Comparer les polices américaine et française, c’est questionner les angles morts de notre mémoire nationale, car les origines du racisme policier en France sont anciennes et liées aux Antilles tout autant qu’à l’Afrique.
Tribune. On pourrait écrire tout un livre au sujet des réactions françaises générées autour du tremblement de terre #GeorgeFloyd aux Etats-Unis et des secousses globales qui suivirent, notamment le rassemblement organisé à Paris le 2 juin par le comité Vérité et Justice pour Adama Traoré. Dans une «discussion» avec l’universitaire Maboula Soumahoro sur BFM TV, le chroniqueur Eric Brunet affirmait récemment que l’idée même de racisme institutionnel serait un emprunt indu à la culture américaine. La police française ne peut être raciste parce que la République française n’a pas d’histoire raciste.
Et pourtant : nombre d’institutions françaises, notamment nées avant la révolution, portent toujours les marques des préjugés sur lesquelles elles furent fondées. C’est le cas notamment de la police, dont l’histoire – n’en déplaise à Eric Brunet – est très américaine.
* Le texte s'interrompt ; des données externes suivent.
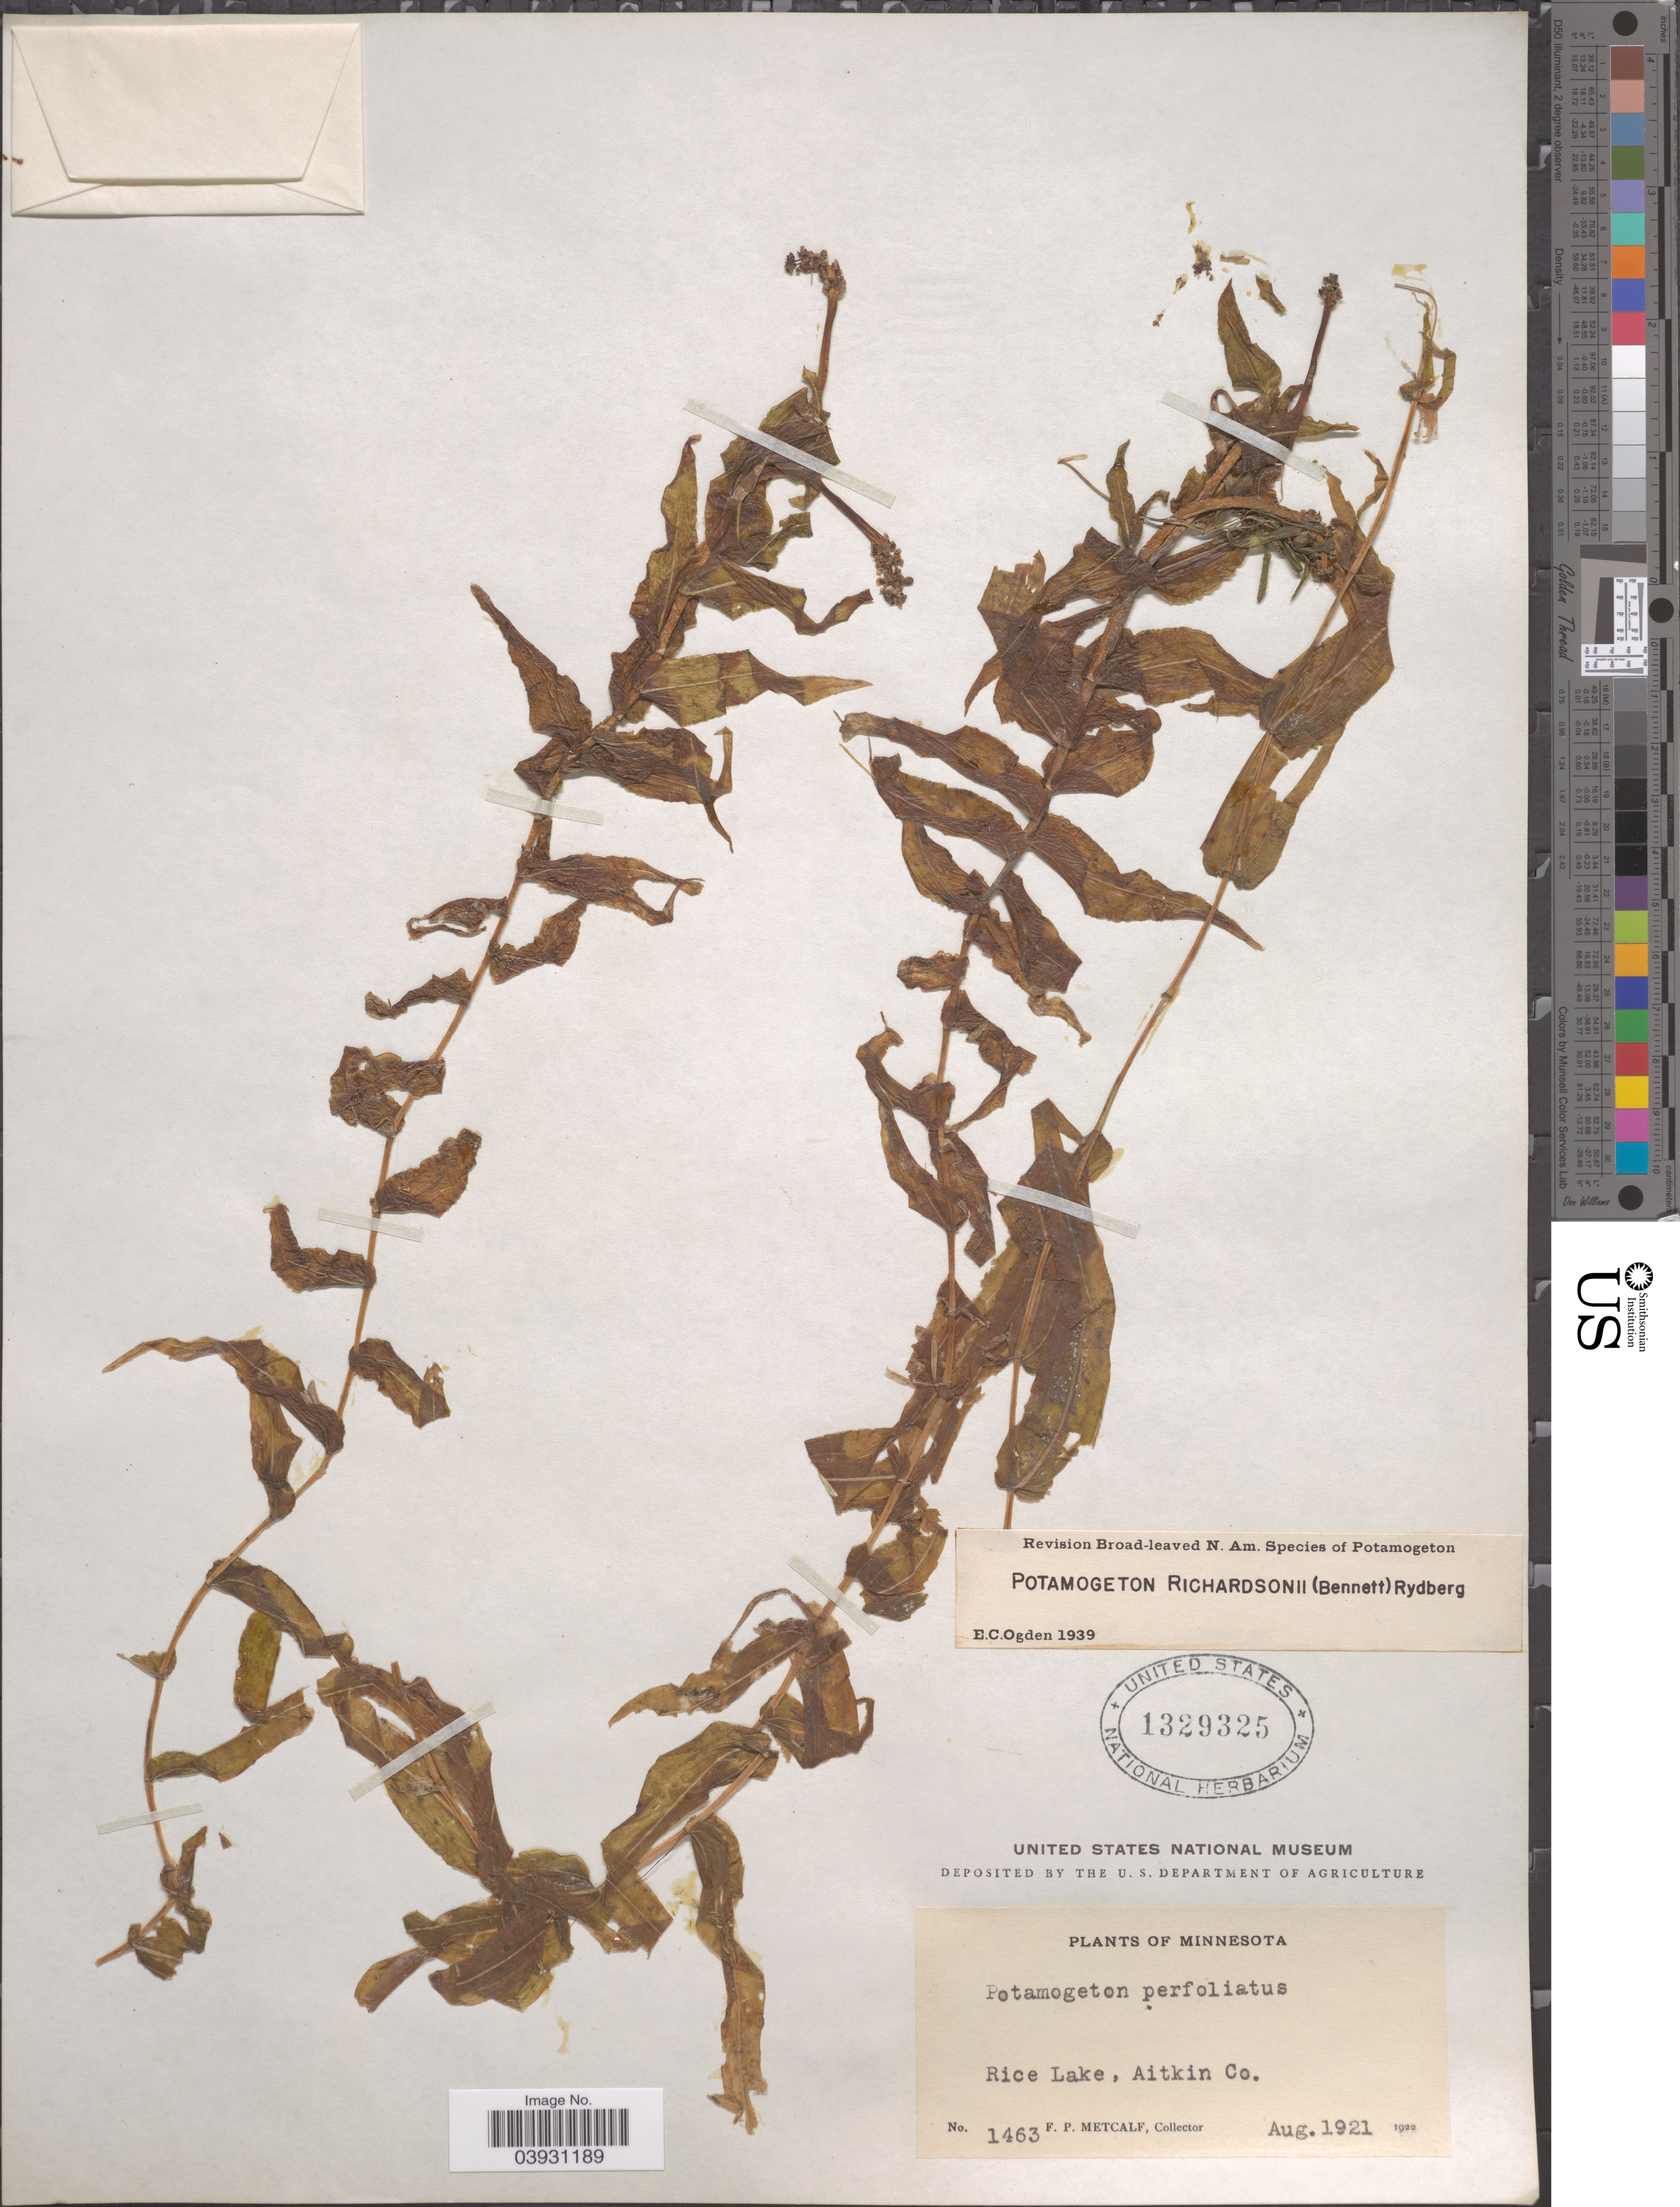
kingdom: Plantae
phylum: Tracheophyta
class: Liliopsida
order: Alismatales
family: Potamogetonaceae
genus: Potamogeton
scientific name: Potamogeton richardsonii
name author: (A.W. Benn.) Rydb.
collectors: F. Metcalf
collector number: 1463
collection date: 1921-08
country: United States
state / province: Minnesota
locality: Rice Lake, Aitkin Co.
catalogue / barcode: US 1329325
L’entrée de la France dans la traite esclavagiste au XVIIe siècle est suivie d’un nombre sans cesse grandissant de lois coloniales régissant toutes les dimensions de l’existence des Noirs esclavisés et libres. L’infâme taxonomie de couleur de peau mise sur papier par le colon martiniquais Moreau de Saint-Méry est à l’image d’un ordre racial développé par et pour les Amériques, mais dont les vagues viennent bientôt baigner les côtes françaises.